▶ _Text block_:
This project has been developed based on the data contained in a three-year-history SQL database of a large American retailer. Due to the computational limitations of the equipment available for its development, the scope of the project has been limited to the sales forecasting of ten products belonging to a single category (food) in two different stores. However, the developed system is fully scalable to predict sales of more products, categories and stores by simply changing their respective parameters.

Approach to the main forecasting-related problems

1. Hierarchical Forecasting

More often than not, time series data follows a hierarchical aggregation structure. For example, in retail, sales for a Stock Keeping Unit (SKU) at a store can roll up to different category and subcategory hierarchies. In these cases, it must be assure that the sales estimates are in agreement when rolled up to a higher level. In these scenarios, Hierarchical Forecasting is used. It is the process of generating coherent forecasts (or reconciling incoherent forecasts) that allows individual time series to be forecasted individually while still preserving the relationships within the hierarchy.

1.1. Problems:

• There are different levels of hierarchies in the commercial catalog.
• It may be interesting to predict sales at different levels.
• Since the forecasts are probabilistic, predictions at different levels will not match exactly.

1.2. Solution:

The forecasts at all of the levels must be coherent. To achieve that, there are different reconciliation approaches to combining and breaking forecasts at different levels. The most common of these methods are as follows:

• Bottom-Up: in this method, the forecasts are carried out at the bottom-most level of the hierarchy, and then summed going up. For example, in the preceding figure, by using the bottom-up method, the time series’ for the products (level 2) are used to build forecasting models. The outputs of individual models are then summed to generate the forecast for the subcategories. For example, forecasts for ‘apples’ and ‘grapes’ are summed to get the forecasts for ‘fruits’. Finally, forecasts for all of the subcategories are summed to generate the forecasts for ‘food’ category.

▶ _Given information_:
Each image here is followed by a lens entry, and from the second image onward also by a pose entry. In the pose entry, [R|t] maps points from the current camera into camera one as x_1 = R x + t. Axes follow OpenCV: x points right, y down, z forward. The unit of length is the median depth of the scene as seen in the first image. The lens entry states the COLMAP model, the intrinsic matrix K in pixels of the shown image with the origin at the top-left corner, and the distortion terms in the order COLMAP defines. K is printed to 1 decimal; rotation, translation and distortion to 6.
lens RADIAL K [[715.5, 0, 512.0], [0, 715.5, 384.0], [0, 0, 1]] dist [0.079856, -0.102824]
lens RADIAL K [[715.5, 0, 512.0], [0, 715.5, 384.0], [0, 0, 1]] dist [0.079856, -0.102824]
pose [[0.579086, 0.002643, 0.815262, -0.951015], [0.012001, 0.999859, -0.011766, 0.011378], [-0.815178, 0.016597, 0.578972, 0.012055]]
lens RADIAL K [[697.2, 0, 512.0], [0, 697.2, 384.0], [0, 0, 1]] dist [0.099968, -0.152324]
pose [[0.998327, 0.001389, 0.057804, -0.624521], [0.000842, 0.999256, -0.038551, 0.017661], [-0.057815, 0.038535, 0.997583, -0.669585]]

* * *

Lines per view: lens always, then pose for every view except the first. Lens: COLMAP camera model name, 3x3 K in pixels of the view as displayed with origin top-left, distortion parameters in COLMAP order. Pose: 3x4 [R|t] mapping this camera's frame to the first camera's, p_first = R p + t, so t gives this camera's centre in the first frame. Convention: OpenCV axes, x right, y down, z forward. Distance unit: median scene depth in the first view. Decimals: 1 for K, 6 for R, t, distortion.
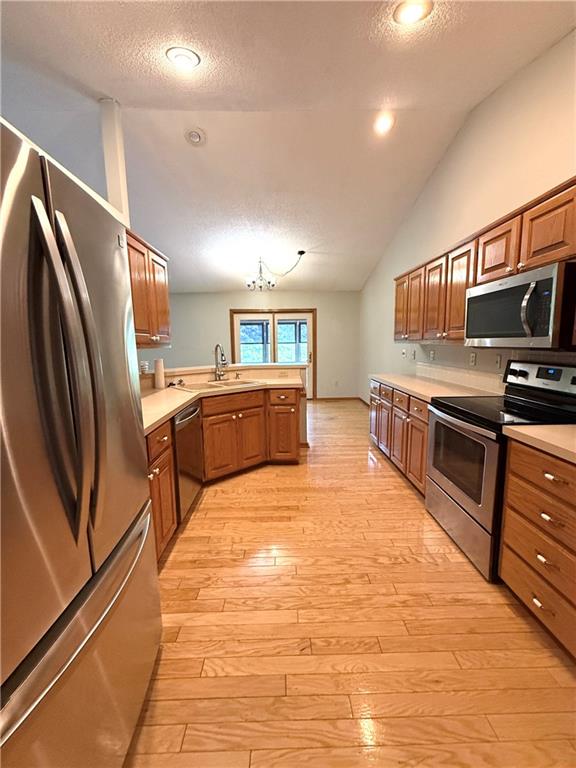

▶ _Assignment_: Could you continue the text on hierarchical sales forecasting from the point where it stops?

▶ _Result of this exercise_:
• Top-down: in top-down approaches, the forecast is first generated for the top level (‘Food’ in the preceding figure) and then disaggregated down the hierarchy. Disaggregate proportions are used in conjunction with the top level forecast to generate forecasts at the bottom level of the hierarchy. There are multiple methods to generate these disaggregate proportions, such as average historical proportions, proportions of the historical averages, and forecast proportions.

• Middle-out: in this method, forecasts are first generated for all of the series at a ‘middle level’ (for example, ‘meat’, ‘backery’, ‘frozen foods’, and ‘fruits’ in the preceding figure). From these forecasts, the bottom-up approach is used to generate the aggregated forecasts for the levels above this middle level. For the levels below the middle level, a top-down approach is used.

In this case, it has been decided to model at the lowest hierarchical level, i.e. at the store-product level.

2. Intermittent demand

Intermittent demand, also known as sporadic demand, comes about when a product experiences several periods of zero demand. Often in these situations, when demand occurs it is small, and sometimes highly variable in size.

2.1. Problems:

• The source of these zero values is unknown:
  • The product was in stock but no sales were made?
  • The product was not in stock and therefore could not be sold?
• This situation generates noise and difficulties that worsen the algorithm predictions.

2.2. Solutions:

• The optimal way to approach this problem is to get the inventory information in addition to the sales information, thus being able to generate stock-out features that allow the algorithms to discriminate the cause of the zero values.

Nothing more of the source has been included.